19 mars 2009

Une bombe à retardement

Paris,19 mars. Face à une crise qui s’aggrave sans cesse, le seul remède envisagé jusqu’alors est celui de l’endettement. Ce phénomène prend des proportions gigantesques aux Etats-Unis, dont le penchant pour un endettement sans contrôle a conduit la plupart des institutions financières à la faillite. Aussi bien l’administration Obama exerce-t-elle des pressions considérables sur les Européens en vue d’une plus grande contribution de leur part au redémarrage d’une économie mondiale en état d’asphyxie. Disposant d’une monnaie encore jeune et privée de l’appui d’un budget fédéral, les Européens ne peuvent avoir la même indifférence que les Américains aux conséquences d’un endettement excessif. Même s’ils ne le reconnaîtraient pas volontiers, les Américains, sans la souhaiter, n’écartent pas l’hypothèse d’une solution à leur endettement par une inflation qu’ils espèrent, sans doute imprudemment, pouvoir garder sous contrôle. Les Chinois dont les avoirs en dollars viennent de dépasser ceux du Japon manifestent leur inquiétude.
Pour l’Europe en revanche, le recours à l’inflation ne saurait être une solution. On sait l’allergie à l’inflation que conserve l’Allemagne de son expérience historique. Face à une menace inflationniste, les tensions au sein de la zone euro deviendraient vite insupportables et destructrices. Elles représenteraient un péril redoutable pour la monnaie unique. Céder aux pressions de Washington en vue d’une augmentation massive des plans de relance européens constituerait une véritable bombe à retardement. S’ajoutant au fait que la situation de l’Europe, notamment continentale, est un peu moins préoccupante que celle des Etats-Unis (situation moins catastrophique de la plupart institutions financières, filets sociaux de sécurité), la conscience de ce danger explique l’appel à la résistance que Français et Allemands viennent de lancer.

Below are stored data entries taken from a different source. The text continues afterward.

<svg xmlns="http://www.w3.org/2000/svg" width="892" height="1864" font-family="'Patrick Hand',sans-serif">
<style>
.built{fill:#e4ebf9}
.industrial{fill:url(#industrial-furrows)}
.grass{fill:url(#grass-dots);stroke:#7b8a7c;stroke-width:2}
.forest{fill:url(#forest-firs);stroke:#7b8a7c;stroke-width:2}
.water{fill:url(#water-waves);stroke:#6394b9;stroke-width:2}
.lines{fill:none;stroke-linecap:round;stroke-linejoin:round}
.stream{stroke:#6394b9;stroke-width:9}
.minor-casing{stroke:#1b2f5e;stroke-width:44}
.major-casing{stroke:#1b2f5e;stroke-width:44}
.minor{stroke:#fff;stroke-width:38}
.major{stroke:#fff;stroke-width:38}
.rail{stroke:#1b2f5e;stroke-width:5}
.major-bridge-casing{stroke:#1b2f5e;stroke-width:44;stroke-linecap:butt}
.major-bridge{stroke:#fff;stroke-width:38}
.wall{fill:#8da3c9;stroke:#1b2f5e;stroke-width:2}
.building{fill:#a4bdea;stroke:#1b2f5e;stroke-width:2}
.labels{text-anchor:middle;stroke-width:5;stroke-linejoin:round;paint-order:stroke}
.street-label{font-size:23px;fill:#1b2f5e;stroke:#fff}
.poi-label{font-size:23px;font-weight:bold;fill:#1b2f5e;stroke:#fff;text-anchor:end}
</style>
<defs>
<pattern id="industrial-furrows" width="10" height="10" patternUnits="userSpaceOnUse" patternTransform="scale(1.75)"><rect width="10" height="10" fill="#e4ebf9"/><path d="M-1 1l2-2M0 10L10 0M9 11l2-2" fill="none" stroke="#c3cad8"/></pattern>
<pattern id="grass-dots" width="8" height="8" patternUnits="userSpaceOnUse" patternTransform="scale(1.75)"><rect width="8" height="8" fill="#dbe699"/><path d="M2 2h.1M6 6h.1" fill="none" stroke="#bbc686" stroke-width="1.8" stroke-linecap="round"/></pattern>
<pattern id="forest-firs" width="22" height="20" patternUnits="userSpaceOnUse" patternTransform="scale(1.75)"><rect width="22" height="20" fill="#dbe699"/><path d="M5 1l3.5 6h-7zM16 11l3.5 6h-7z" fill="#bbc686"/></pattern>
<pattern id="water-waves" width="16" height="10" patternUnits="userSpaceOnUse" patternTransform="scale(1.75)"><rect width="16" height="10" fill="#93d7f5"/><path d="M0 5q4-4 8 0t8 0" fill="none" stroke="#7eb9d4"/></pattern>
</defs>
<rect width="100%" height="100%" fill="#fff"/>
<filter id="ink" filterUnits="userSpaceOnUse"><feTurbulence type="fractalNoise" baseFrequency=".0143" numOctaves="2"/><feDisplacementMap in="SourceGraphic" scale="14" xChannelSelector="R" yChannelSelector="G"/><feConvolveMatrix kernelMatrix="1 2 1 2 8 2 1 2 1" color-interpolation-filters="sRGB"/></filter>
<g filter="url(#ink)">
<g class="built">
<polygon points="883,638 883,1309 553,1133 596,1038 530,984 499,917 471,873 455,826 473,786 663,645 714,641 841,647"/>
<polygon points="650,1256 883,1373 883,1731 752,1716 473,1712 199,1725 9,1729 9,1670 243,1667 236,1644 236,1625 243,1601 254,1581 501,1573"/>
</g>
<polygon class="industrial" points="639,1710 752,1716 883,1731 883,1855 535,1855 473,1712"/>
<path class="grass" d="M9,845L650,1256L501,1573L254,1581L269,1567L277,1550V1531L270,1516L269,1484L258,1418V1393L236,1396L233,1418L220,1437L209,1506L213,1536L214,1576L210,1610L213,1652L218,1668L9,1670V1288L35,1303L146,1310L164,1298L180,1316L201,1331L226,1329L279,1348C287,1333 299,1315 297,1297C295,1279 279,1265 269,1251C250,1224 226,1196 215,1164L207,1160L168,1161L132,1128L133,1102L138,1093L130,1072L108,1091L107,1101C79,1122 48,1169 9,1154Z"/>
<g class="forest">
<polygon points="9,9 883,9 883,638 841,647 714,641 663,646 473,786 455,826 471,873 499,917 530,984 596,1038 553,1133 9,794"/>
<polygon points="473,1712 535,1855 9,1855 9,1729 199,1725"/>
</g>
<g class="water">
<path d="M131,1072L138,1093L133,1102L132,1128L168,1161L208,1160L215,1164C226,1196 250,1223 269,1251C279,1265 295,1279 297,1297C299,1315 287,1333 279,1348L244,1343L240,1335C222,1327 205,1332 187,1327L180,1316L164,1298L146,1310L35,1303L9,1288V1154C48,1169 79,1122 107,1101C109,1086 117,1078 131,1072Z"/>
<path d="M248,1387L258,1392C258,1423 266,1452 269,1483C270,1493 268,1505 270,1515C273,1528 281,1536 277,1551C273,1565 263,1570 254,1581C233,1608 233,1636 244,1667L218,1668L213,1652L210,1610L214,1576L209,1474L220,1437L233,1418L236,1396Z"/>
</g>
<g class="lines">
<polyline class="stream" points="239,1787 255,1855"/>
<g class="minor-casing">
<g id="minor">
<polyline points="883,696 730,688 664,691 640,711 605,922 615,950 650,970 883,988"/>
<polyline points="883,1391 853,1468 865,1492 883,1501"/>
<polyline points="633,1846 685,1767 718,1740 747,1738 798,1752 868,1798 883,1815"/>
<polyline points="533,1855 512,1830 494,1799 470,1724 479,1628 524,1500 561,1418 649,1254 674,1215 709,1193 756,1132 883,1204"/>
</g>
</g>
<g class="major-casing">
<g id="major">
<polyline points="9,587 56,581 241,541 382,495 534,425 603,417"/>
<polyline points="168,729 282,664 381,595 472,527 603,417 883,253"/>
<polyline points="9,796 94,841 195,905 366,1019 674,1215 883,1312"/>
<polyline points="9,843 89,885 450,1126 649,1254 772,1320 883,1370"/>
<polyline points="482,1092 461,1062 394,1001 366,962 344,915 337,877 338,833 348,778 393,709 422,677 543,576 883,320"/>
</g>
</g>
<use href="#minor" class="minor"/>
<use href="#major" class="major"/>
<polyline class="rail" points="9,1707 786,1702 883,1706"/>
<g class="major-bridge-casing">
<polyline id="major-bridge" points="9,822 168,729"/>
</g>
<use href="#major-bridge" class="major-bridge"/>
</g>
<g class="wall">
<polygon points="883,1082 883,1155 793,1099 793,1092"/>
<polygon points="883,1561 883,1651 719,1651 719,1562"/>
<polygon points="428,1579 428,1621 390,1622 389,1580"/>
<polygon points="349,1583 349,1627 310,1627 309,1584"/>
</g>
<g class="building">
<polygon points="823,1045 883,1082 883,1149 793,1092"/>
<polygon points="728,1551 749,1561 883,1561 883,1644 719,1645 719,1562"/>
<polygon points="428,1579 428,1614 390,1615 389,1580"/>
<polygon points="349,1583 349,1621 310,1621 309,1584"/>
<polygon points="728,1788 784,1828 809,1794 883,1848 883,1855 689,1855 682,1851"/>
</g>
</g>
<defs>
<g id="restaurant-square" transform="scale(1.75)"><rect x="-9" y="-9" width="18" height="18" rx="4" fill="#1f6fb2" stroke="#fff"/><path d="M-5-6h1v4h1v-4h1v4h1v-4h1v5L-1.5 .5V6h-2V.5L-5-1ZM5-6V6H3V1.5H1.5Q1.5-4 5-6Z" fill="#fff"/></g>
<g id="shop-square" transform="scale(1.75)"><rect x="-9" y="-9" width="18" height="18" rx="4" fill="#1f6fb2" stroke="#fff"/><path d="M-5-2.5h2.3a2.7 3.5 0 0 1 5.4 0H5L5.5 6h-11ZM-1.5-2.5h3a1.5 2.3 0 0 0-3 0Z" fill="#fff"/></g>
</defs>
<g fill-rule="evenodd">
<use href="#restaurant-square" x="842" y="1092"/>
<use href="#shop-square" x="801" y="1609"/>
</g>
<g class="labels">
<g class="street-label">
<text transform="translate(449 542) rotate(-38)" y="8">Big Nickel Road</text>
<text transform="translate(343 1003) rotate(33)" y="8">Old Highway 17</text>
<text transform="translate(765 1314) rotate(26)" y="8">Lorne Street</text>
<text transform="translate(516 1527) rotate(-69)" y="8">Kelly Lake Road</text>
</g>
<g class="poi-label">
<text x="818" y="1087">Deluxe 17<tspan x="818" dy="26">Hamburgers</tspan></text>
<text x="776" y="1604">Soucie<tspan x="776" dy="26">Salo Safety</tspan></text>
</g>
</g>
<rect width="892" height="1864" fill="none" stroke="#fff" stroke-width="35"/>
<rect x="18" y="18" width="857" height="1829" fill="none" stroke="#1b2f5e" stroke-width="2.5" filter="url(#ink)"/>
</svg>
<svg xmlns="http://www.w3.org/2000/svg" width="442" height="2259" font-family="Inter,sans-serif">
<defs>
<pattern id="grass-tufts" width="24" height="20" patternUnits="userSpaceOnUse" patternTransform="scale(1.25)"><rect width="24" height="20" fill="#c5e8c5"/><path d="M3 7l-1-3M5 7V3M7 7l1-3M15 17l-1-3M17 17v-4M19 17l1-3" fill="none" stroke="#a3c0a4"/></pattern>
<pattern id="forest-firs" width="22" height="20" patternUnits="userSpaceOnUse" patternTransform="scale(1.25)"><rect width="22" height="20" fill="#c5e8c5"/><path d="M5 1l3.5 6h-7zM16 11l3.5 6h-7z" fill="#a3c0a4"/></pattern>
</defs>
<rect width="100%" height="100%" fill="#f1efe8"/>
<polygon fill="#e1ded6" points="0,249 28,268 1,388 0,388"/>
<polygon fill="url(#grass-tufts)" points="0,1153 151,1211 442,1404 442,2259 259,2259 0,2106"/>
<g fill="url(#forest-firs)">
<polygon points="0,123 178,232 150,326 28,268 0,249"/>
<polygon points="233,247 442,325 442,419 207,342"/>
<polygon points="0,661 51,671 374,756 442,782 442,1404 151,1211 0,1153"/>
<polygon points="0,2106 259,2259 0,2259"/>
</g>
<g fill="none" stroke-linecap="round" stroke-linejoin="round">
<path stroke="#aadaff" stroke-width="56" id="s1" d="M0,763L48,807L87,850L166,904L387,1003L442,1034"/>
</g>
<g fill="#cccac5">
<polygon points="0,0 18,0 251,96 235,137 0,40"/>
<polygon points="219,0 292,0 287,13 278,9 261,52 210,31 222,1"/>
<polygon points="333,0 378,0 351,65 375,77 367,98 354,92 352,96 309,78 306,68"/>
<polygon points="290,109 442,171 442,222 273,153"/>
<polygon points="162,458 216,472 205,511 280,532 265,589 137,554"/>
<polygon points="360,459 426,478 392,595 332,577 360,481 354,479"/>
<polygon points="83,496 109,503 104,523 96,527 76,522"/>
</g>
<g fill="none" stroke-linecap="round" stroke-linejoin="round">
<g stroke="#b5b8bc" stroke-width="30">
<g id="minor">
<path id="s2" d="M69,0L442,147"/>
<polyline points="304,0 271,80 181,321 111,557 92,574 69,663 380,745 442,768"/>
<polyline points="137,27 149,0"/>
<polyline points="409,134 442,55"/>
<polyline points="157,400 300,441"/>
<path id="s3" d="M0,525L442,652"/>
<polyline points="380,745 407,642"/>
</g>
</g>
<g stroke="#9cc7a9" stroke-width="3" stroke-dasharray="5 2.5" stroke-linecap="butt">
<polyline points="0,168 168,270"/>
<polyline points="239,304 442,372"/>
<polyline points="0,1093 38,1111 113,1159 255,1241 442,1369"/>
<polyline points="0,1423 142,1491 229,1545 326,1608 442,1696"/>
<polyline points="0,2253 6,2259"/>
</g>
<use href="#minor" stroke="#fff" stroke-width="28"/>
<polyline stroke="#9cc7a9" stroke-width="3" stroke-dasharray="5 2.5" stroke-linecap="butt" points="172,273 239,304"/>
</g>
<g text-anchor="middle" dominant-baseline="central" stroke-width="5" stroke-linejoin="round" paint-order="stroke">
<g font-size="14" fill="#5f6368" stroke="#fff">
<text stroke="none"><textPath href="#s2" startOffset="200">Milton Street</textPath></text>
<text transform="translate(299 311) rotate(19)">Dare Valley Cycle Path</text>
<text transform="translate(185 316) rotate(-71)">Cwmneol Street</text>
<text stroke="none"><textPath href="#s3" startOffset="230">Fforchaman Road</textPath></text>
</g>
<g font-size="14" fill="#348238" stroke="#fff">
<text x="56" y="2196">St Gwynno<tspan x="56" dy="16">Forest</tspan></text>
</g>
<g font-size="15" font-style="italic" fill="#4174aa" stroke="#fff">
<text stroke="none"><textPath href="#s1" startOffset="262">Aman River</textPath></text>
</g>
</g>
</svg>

Faut-il pour autant se résigner à la prolongation d’une crise qu’un processus cumulatif mondial ne cesse d’aggraver ? Faut-il laisser sans réponse l’appel de Washington à une relance plus forte ? N’est-il pas temps d’envisager des remèdes sans précédent à une crise sans précédent ? N’existe-t-il pas d’autres instruments que le recours à toujours plus d’endettement ? Pourquoi ne pas donner au FMI le mandat de soutenir une demande mondiale qui s’étouffe par l’octroi exceptionnel et strictement encadré d’un montant de droits de tirage spéciaux à répartir entre tous les Etats de la planète, suivant des critères intégrant à la fois la satisfaction des besoins humains fondamentaux, l’encouragement à la bonne gestion et l’adaptation de l’appareil productif aux exigences du développement durable ? Les objections à cette proposition d’une « planche à billets » mondiale sont certes considérables : risque de dérapage démagogique, difficultés de répartition, atteinte à la souveraineté des Etats. Ils sont à mettre en regard des avantages à attendre d’une mesure qui combinerait la sortie de crise par stimulation de la demande et une réponse plus rapide à une menace de changement climatique dont chaque jour confirme l’urgence et le sérieux.
Outre son principal avantage, la réduction du recours à l’endettement, la mise en œuvre d’un plan de relance conçu à l’échelle mondiale devrait faciliter la mise en cohérence des plans nationaux. L’exemple de l’industrie automobile est particulièrement éclairant. Au lieu de maintenir des productions ne correspondant plus à la demande en sauvant de la faillite des entreprises qui n’ont pas su prévoir une évolution inéluctable, les aides seraient réservées à la conception de voitures propres.